L’analyse doit au moins contenir : une description des opérations envisagées ainsi que des finalités du traitement, l’indication de la proportionnalité des premières par rapport aux secondes, une évaluation des risques pour les droits et libertés des personnes concernées, les mesures envisagées pour faire face aux risques. La CNIL fait reposer l’analyse d’impact sur deux piliers : une évaluation plus juridique concernant les principes « non négociables », et une étude plus technique sur les mesures envisagées pour protéger les données.

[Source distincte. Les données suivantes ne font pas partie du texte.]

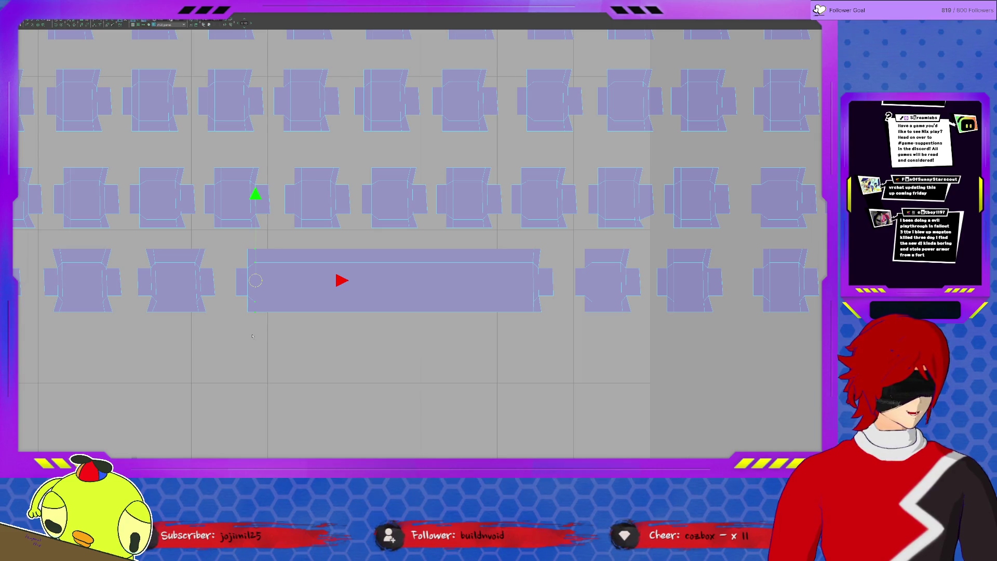
# Nudge the three remaining bottom-row shells slightly right to even the gaps.
pyautogui.press('Left')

Elle suggère dans ses guides DPIA (en cours de révision) d’appliquer le plan du RGPD (indiqué au début de ce paragraphe) ; lorsqu’ils seront mis à jour, ils seront sans doute des outils utiles à tous ceux qui auront besoin d’élaborer un tel document.

La question se pose de savoir si une analyse d’impact est nécessaire pour les traitements déjà mis en œuvre au 25 mai 2018. Le RGPD ne répond pas, mais la CNIL le fait. « Une étude d’impact ne sera pas exigée pour : les traitements qui ont fait l’objet d’une formalité préalable auprès de la CNIL avant le 25 mai 2018 ; les traitements qui ont été consignés au registre d’un correspondant “informatique et libertés” ». Au bout de 3 ans cependant, les traitements régulièrement mis en œuvre devront être soumis à une analyse d’impact, toujours en cas de « risque élevé » pour les personnes concernées.  

Au bas de ces indications, la CNIL ajoute la phrase suivante : « La réalisation d’un DPIA constitue, dans tous les cas, une bonne pratique facilitant la démarche de mise en conformité avec les conditions de fond prévues par le RGPD ». La CNIL étant en France l’autorité de contrôle, on ne saurait négliger ce conseil en terme de bonne pratique. D’autant que le G29 affirme : « En cas de doute quant à la nécessité d’effectuer une AIPD, dans la mesure ou les AIPD sont un outil important pour les responsables du traitement aux fins du respect de la législation sur la protection des données, le G29 recommande d’en effectuer une malgré tout ». Le groupe de travail européen ajoute enfin que l’AIPD est obligatoire lorsque « les risques associés ont évolué ».

De même, ses indications quant aux professionnels devant participer à la réalisation de l’analyse d’impact ne sont pas inutiles : le responsable du traitement (qui en est le responsable), le sous-traitant s’il y en a un, le délégué à la protection des données (nous allons voir qui il est), les maîtres d’ouvrage et maîtres d’œuvre, le responsable de la sécurité des systèmes d’informations, ainsi que, éventuellement, les personnes concernées, qui peuvent être consultées pour avis par le biais d’un questionnaire.

C’est l’article 35-7 du RGPD qui définit le contenu minimal d’une analyse d’impact :

– une description systématique des opérations envisagées et des finalités du traitement ;

– une évaluation de la nécessité et de la proportionnalité des opérations de traitement au regard des finalités ;

– une évaluation des risques pour les droits et libertés des personnes concernées ;

– les mesures envisagées pour faire face aux risques et apporter la preuve du respect du règlement.

Le G29 fournit en annexe de son analyse sur l’AIPD des exemples de méthodologie. La CNIL vient de publier des guides avec une méthode et un catalogue de bonnes pratiques, ainsi qu’un logiciel open source PIA. Il n’y a donc plus aucune excuse pour ne pas se conformer aux nouvelles obligations.

Une fois l’analyse d’impact achevée, soit le traitement peut commencer, soit le responsable du traitement doit consulter l’autorité de contrôle « préalablement au traitement lorsqu’une analyse d’impact relative à la protection des données effectuée au titre de l’article 35 indique que le traitement présenterait un risque élevé si le responsable du traitement ne prenait pas de mesures pour atténuer le risque » (art. 36-1). L’alinéa 2 du même article stipule que, dans le cas d’une telle consultation préalable, l’autorité de contrôle dispose de 8 semaines (+6 en cas de complexité) pour rendre son avis.

L’analyse d’impact peut être publiée, dans le but de renforcer la confiance dans l’entreprise, mais ce n’est pas une obligation.

L’absence d’étude d’impact ou une étude réalisée de manière incorrecte peuvent entraîner une amende d’un montant pouvant aller jusqu’à 10 millions d’euros ou, pour une entreprise, 2 % du chiffre d’affaires mondial, le montant le plus élevé étant retenu.